Васька гигантскими прыжками понесся к калитке, дико вращая глазищами и громко выкрикивая:
— Скромно, понимаете, Иван Петрович, скромно и правильно.
Иван Петрович понял, что сейчас Васька обнаружит его укрытие и начнет стрелять в упор из ржавого музейного шмайсера. И тело Ивана Петровича, полное жизни и способностей к открытиям, примет жуткую раздирающую боль, сглатывая десятки пуль и превращаясь в тело умирающего, а потом и мертвого Крабова, то есть вообще никакого. Последним усилием воли он заставил себя снова поднять кольт, и Васька, уже выскочивший за калитку, вдруг отбросил свой страшный экспонат и поднял руки.
Потом они ехали на какой-то машине, Васька плакал, взахлеб рассказывая о своей нескладной жизни, и перевоспитывался на глазах. Еще в машине сидел Фросин, очень часто и от всей души жал руку Крабову и при каждом рукопожатии прикреплял к лацкану крабовского пиджака по ордену, причем Иван Петрович никак не мог сказать ответной речи — мешал плачущий Васька.
Потом Иван Петрович сидел в огромном, как футбольное поле, кабинете за отличным письменным столом и думал, что теперь он настоящий кандидат и вот-вот приступит к масштабной работе. Но масштабности мешал все тот же Макар Викентьевич, который пристроился рядом на стуле, впрочем, на почтительном расстоянии от Ивана Петровича. Фросин брал откуда-то тонкие папки и торжественно зачитывал фамилию, имя и отчество. И сразу же из неоглядной глубины кабинета возникал гражданин, однозначно соответствующий открытой папке, и Крабов начинал легкий, иронический допрос, выясняя подлинные мысли гражданина и определяя меру его вины. Выяснив все, что надо, Крабов диктовал свои наблюдения невидимому устройству, которое принимало решение о дальнейшей судьбе гражданина.
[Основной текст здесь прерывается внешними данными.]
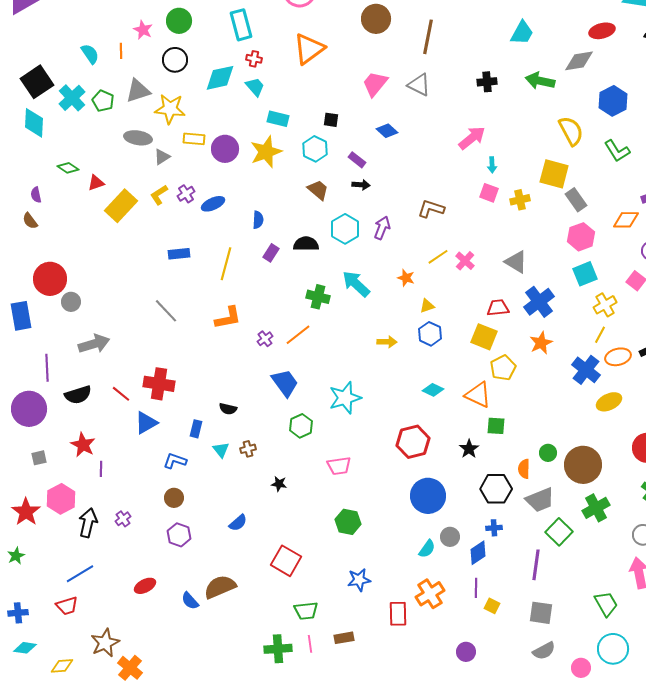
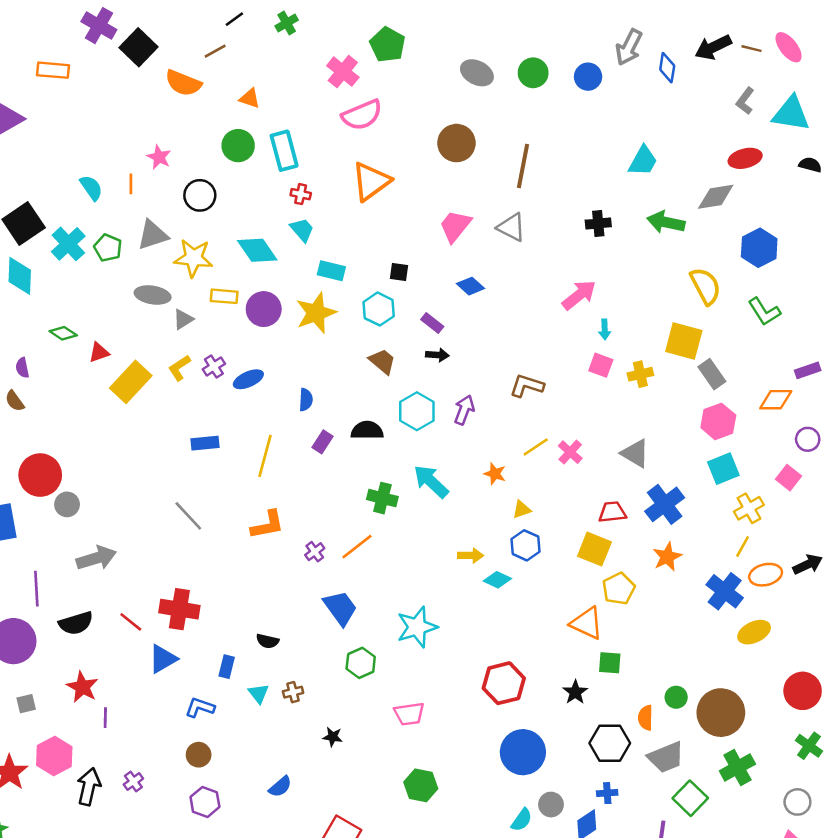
green circle: (179, 21) -> (238, 146), moved
cyan diamond: (220, 78) -> (257, 250), moved, turned 68
cyan diamond: (433, 390) -> (497, 580), moved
Одни лишь приглушенные звуки — надоедливые удары, проникающие сквозь очень толстые стены кабинета, — мешали Крабову полностью сосредоточиться и подумать о том, чем, в сущности, он занимается. Но убрать звук было невозможно — Фросин растолковал, что там, за стенами, полным ходом идет сооружение прижизненного памятника Ивану Петровичу, человеку, навеки покончившему со всеми формами преступности.
В кабинете все протекало торжественно и просто. Тяжело вздыхали хищенцы и взяточники, падали на колени мошенники и мелкие хулиганы, а воздух становился все чище и высокогорней.
Судя по всему, невидимое устройство, регистрирующее наблюдения Ивана Петровича, в основном, проявляло завидную гуманность, и лишь некоторые граждане уходили из кабинета неудовлетворенные и не вполне добровольно. Почему-то в их числе оказывались лишь те, чьи мысли вызывали у Ивана Петровича удивление и даже некоторую оторопь.